◆ **Stated task**
Repeat the records below word for word, leaving out the pictures.

##### Exercise data #####

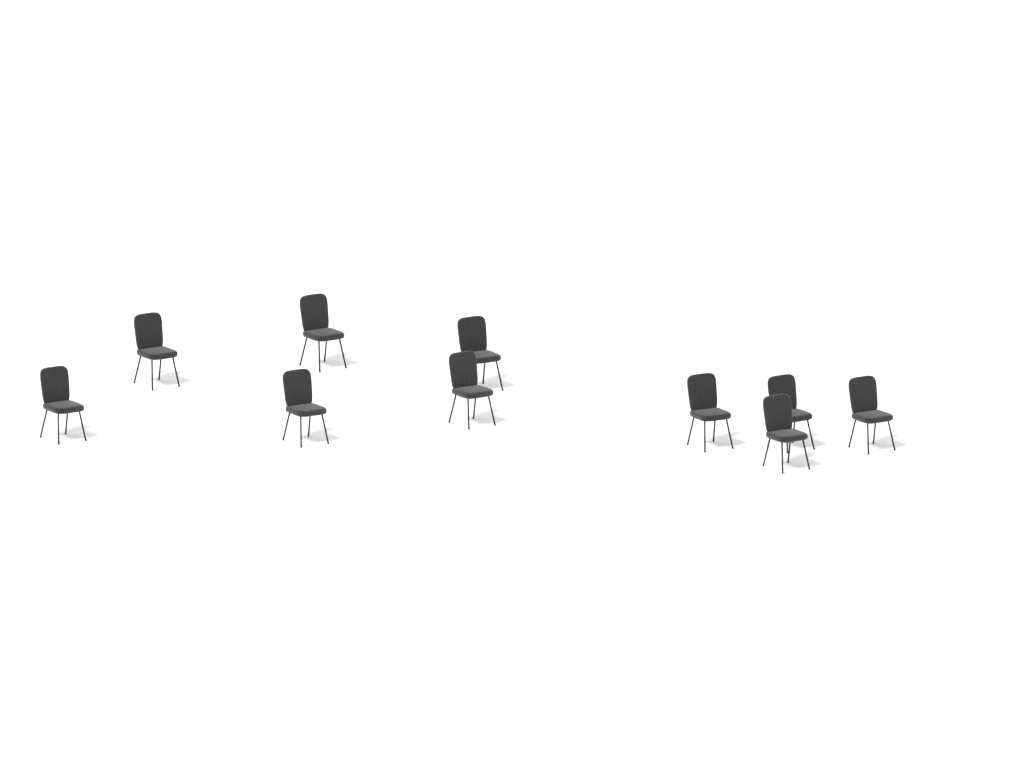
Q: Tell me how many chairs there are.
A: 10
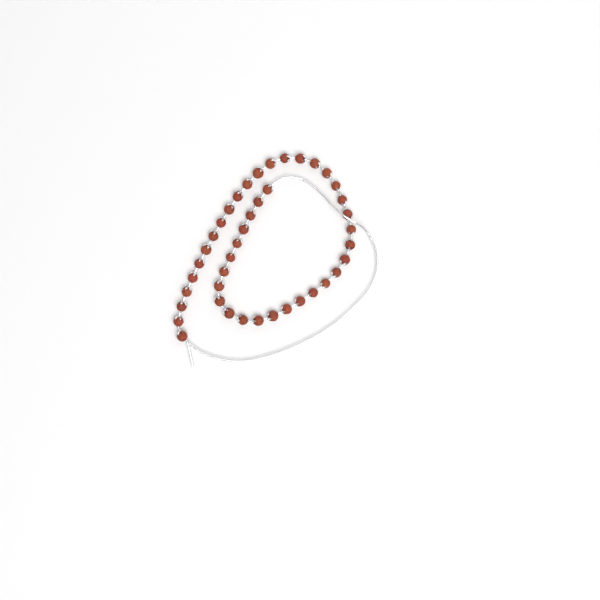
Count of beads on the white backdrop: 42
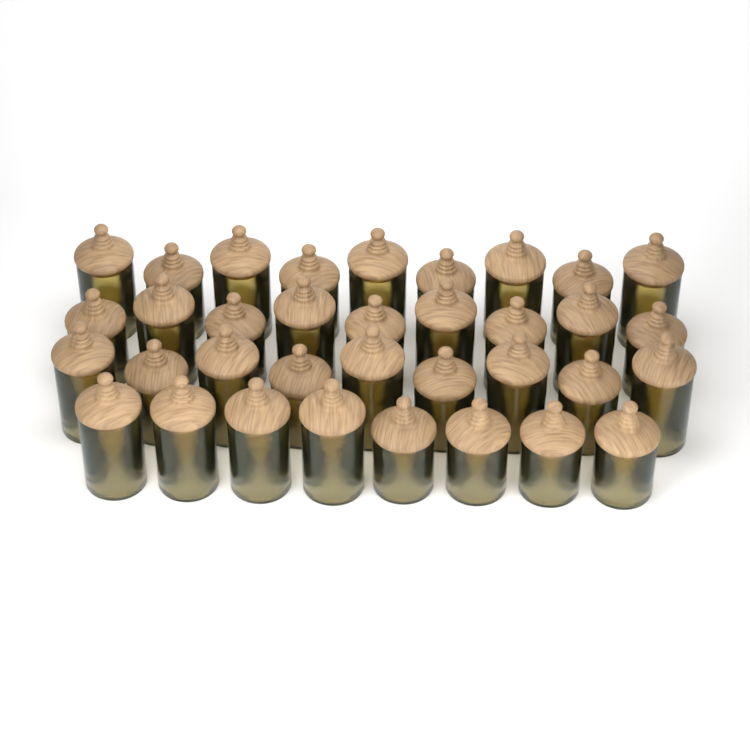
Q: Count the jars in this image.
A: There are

#####

◆ **Expected answer**
Q: Tell me how many chairs there are.
A: 10
Count of beads on the white backdrop: 42
Q: Count the jars in this image.
A: There are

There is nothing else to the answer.